• [READING TEXT]:

+ + +

= Hash consing =

Technique in functional programming

In computer science, particularly in functional programming, hash consing is a technique used to share values that are structurally equal. When a value is constructed, such as a cons cell, the technique checks if such a value has been constructed before, and if so reuses the previous value, avoiding a new memory allocation. A useful property of hash consing is that two structures can be tested for equality in constant time via pointer equality, which in turn can improve efficiency of divide and conquer algorithms when data sets contain overlapping blocks. Hash consing has been shown to give dramatic performance improvements—both space and time—for symbolic and dynamic programming algorithms.

Hash consing is most commonly implemented with hash tables storing weak references that may be garbage-collected when the data stored therein contains no references from outside the table.

==Example==

The following is a simple (though inefficient) demonstration of a memoizer by means of hash table and weak references in Scheme. The bwp-object function returns true if the reference given is a broken weak pointer, i.e., the target has been garbage-collected.

+ + +

• [EXTRACTED INFORMATION]:
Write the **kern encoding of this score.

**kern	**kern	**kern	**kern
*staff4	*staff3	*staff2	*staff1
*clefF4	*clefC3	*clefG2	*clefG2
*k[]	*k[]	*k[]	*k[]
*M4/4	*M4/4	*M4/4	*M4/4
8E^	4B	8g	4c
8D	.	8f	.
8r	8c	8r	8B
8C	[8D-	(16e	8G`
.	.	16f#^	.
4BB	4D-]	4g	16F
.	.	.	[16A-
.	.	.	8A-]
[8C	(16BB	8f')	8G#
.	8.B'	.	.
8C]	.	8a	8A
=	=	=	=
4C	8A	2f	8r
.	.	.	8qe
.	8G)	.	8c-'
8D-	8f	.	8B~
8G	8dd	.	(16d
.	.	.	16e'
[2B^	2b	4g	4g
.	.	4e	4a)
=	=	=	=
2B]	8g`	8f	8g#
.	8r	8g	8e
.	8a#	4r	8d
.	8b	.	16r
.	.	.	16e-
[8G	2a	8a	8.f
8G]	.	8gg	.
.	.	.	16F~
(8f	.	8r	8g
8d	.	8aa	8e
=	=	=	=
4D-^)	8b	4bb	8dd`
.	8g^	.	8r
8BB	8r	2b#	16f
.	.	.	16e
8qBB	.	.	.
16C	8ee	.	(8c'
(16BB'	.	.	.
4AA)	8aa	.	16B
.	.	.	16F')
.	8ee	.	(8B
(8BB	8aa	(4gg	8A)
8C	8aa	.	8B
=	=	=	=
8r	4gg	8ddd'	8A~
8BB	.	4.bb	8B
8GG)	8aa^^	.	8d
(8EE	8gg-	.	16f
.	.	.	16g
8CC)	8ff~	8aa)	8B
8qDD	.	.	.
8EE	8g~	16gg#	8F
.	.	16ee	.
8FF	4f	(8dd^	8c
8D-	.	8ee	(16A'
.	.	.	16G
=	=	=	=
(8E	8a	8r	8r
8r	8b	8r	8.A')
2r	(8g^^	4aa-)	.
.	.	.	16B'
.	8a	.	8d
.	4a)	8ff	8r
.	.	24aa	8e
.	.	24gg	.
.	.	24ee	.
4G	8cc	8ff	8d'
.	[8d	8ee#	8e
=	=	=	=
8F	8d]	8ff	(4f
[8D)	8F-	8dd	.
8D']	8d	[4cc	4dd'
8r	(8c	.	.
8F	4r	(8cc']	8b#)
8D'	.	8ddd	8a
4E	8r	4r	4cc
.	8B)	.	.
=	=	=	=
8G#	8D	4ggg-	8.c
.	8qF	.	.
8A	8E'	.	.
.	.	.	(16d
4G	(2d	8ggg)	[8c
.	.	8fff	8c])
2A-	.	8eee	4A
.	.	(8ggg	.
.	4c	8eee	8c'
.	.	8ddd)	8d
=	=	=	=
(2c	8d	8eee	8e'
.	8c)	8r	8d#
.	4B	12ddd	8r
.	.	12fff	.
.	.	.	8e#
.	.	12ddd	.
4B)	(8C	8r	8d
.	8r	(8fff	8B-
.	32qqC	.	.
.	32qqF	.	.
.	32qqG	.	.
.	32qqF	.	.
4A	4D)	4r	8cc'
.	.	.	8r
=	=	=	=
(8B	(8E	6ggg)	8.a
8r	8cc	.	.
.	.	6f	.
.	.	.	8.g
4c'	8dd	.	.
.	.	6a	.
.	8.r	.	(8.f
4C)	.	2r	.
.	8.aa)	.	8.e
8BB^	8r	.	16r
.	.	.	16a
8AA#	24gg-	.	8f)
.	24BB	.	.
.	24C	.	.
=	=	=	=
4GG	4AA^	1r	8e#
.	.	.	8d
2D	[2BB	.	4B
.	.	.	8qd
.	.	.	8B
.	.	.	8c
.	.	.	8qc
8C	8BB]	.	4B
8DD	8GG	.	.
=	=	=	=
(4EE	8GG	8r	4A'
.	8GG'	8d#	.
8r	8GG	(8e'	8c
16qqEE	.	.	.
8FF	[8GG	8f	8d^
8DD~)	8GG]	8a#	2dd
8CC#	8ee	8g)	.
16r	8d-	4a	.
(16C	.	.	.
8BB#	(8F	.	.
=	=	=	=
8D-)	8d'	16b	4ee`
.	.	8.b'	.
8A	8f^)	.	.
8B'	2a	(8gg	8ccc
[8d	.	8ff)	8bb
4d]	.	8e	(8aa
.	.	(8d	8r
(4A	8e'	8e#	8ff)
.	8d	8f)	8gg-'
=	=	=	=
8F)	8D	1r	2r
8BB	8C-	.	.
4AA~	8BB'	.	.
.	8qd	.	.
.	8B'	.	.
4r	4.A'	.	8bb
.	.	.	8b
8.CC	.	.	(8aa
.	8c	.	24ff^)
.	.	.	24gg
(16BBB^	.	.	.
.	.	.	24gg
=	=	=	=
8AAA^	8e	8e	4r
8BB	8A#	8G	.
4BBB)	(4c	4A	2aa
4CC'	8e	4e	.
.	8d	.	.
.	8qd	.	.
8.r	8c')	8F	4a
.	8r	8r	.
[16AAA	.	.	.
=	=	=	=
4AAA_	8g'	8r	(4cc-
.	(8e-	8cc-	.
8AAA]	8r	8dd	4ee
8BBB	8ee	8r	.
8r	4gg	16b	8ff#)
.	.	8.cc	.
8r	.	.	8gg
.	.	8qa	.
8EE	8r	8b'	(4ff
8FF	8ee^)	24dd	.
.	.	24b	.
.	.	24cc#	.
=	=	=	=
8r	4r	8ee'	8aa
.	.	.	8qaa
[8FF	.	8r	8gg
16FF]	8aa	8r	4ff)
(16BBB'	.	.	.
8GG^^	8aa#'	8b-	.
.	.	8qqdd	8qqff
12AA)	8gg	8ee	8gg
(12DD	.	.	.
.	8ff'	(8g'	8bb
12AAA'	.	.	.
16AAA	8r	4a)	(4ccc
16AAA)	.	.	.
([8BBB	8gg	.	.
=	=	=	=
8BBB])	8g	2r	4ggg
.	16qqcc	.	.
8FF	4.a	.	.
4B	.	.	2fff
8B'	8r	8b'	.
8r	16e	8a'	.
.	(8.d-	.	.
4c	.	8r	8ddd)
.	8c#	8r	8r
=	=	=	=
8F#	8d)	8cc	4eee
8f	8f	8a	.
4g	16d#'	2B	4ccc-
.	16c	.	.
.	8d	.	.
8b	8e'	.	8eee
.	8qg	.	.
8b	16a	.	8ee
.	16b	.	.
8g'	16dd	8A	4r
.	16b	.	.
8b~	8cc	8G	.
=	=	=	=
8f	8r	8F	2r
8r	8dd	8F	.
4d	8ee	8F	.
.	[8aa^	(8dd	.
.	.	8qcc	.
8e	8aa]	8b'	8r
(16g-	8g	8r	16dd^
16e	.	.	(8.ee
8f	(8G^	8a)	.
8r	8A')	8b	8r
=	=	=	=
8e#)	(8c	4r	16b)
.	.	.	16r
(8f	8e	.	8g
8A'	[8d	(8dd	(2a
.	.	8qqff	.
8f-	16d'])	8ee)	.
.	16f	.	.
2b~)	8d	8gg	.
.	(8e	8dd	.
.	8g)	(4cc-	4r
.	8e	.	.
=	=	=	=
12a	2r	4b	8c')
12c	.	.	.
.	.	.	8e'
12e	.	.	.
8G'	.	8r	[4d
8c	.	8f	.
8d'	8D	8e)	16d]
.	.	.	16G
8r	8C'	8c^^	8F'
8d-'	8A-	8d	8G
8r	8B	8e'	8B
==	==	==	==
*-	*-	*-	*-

+ + +

• [PROBLEM DESCRIPTION]:
Answer these from the hash consing text.
(a) How can two structures be tested for equality in constant time?
(b) What is hash consing most commonly implemented with?
(c) When does the bwp-object function return true?
The lines are separate material, apart from the hash consing text.

• [WRITTEN ANSWER]:
(a) Via pointer equality.
(b) Hash tables storing weak references.
(c) When the reference given is a broken weak pointer, meaning its target has been garbage-collected.